## Your tasks:
1 - From the Calcasieu Ship Channel text, quote the passage between "- Interactive map" and "gasoline and chemicals.", inclusive.
2 - According to the Calcasieu Ship Channel text, in what year was the channel dredged to 100 feet wide and 9 feet deep?
3 - Pick up the Calcasieu Ship Channel text after its final sentence and extend it.

## Selected text:
==*==

- Interactive map of Calcasieu Ship Channel

History
- Construction began: 1922

= Calcasieu Ship Channel =

The Calcasieu Ship Channel is a waterway that connects the city of Lake Charles, Louisiana, with the Gulf of Mexico. Its existence allows the Port of Lake Charles, which is more than 30 miles from the Gulf, to be the 10th largest seaport in the United States. The primary use of the channel is the importation of materials for processing in Lake Charles' large refinery industry, including petroleum, liquefied natural gas, and the export of refined products, such as gasoline and chemicals.

==Early history==
The Gulf Intracoastal Waterway (GIWW), from the Sabine River (Louisiana) to the Calcasieu River, was built between 1913 and 1914 with a width of 40 feet and a depth of 5 feet. In 1925 the channel was dredged to 100 feet wide and 9 feet deep. Sometime in the 1930s the canal was dredged to 30 feet deep and called the Lake Charles Deep Water Channel. In 1941 the channel was part of the GIWW and maintained at 12 feet deep and a width of 125 feet. Through the GIWW the Sabine and Calcasieu estuaries became co-mingled with saltwater intrusion which resulted in the combined Calcasieu-Sabine Basin.

==History==
The ship channel runs along the west side of Calcasieu Lake between the lake and "West Cove". It is a combination of natural lakes, streams, and man-made cuts. The Calcasieu Ship Channel comprises two sections, the "Outer Bar" at 33 miles, 30 miles pass the seaward state boundary, and "The Inner Channel" at 32 miles measured from the three mile seaward boundary.

==*==

## Raw data:
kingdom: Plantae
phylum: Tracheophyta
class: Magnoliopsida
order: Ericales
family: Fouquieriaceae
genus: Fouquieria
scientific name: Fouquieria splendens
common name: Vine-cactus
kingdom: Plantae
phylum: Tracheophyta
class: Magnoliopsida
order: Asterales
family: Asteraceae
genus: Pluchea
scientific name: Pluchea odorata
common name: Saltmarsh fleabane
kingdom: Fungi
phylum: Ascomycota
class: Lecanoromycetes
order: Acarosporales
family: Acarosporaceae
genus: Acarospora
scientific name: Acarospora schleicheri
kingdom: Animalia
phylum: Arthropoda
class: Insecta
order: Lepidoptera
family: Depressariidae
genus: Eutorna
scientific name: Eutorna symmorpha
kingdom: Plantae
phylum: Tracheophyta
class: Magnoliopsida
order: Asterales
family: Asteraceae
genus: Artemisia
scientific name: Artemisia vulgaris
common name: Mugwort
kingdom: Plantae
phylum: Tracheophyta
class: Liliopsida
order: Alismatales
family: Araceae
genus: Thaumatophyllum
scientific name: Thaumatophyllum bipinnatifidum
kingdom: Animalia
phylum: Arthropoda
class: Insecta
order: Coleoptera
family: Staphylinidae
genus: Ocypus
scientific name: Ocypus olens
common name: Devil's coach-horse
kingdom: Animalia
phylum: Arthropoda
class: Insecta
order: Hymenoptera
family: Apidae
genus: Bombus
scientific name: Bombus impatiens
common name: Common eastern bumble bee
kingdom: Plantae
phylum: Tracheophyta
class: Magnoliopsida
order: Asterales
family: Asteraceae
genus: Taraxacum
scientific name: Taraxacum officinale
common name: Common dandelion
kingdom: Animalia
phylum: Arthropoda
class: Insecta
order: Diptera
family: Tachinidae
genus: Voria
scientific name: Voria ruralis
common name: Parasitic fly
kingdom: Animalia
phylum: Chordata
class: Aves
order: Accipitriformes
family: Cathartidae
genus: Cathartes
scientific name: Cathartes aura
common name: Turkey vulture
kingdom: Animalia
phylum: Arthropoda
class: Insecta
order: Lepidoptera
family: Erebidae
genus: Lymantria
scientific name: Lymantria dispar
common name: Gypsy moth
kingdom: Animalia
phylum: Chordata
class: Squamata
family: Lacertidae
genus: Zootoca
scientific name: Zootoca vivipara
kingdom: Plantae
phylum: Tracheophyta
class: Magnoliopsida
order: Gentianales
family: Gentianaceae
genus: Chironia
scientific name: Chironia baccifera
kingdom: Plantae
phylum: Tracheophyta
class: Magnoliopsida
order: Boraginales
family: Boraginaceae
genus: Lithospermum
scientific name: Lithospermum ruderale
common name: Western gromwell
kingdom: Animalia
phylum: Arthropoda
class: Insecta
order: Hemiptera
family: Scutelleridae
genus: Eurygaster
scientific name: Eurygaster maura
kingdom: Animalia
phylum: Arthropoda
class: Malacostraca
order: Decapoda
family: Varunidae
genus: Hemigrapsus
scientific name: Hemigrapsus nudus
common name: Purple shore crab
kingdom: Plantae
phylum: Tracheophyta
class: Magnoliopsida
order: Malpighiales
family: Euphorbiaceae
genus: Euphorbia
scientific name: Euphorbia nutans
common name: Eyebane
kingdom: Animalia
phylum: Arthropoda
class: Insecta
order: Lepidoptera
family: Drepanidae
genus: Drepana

==*==

## Answers by item number:
1 -
- Interactive map of Calcasieu Ship Channel

History
- Construction began: 1922

= Calcasieu Ship Channel =

The Calcasieu Ship Channel is a waterway that connects the city of Lake Charles, Louisiana, with the Gulf of Mexico. Its existence allows the Port of Lake Charles, which is more than 30 miles from the Gulf, to be the 10th largest seaport in the United States. The primary use of the channel is the importation of materials for processing in Lake Charles' large refinery industry, including petroleum, liquefied natural gas, and the export of refined products, such as gasoline and chemicals.

2 - 1925

3 -
Authority of the United States Army Corps of Engineers and Louisiana to regulate traffic in the ship channel, specifically past the three mile border, was affirmed in court concerning ship channel pilots. Being a busy United States port there are ship studies on the channel

Over the years, as ships have grown larger, the channel has had increasing difficulty in accommodating the larger ships. In June 2009, the Army Corps of Engineers agreed to dredge the channel and bring it up to modern standards of 40 feet depth and 400 feet bottom width.

By widening and straightening the Calcasieu River (removing the natural sinuosity), as well as dredging, the Port of Lake Charles has been able to handle larger ships. Cruise ships aside, the channel cannot accommodate the larger ships. The channel jetties extends into the Gulf of Mexico 1.2 miles.

==Port of Lake Charles==
The "Port of Lake Charles began 2024 as the nations 13th busiest port but by May 2024 had reached 10th place.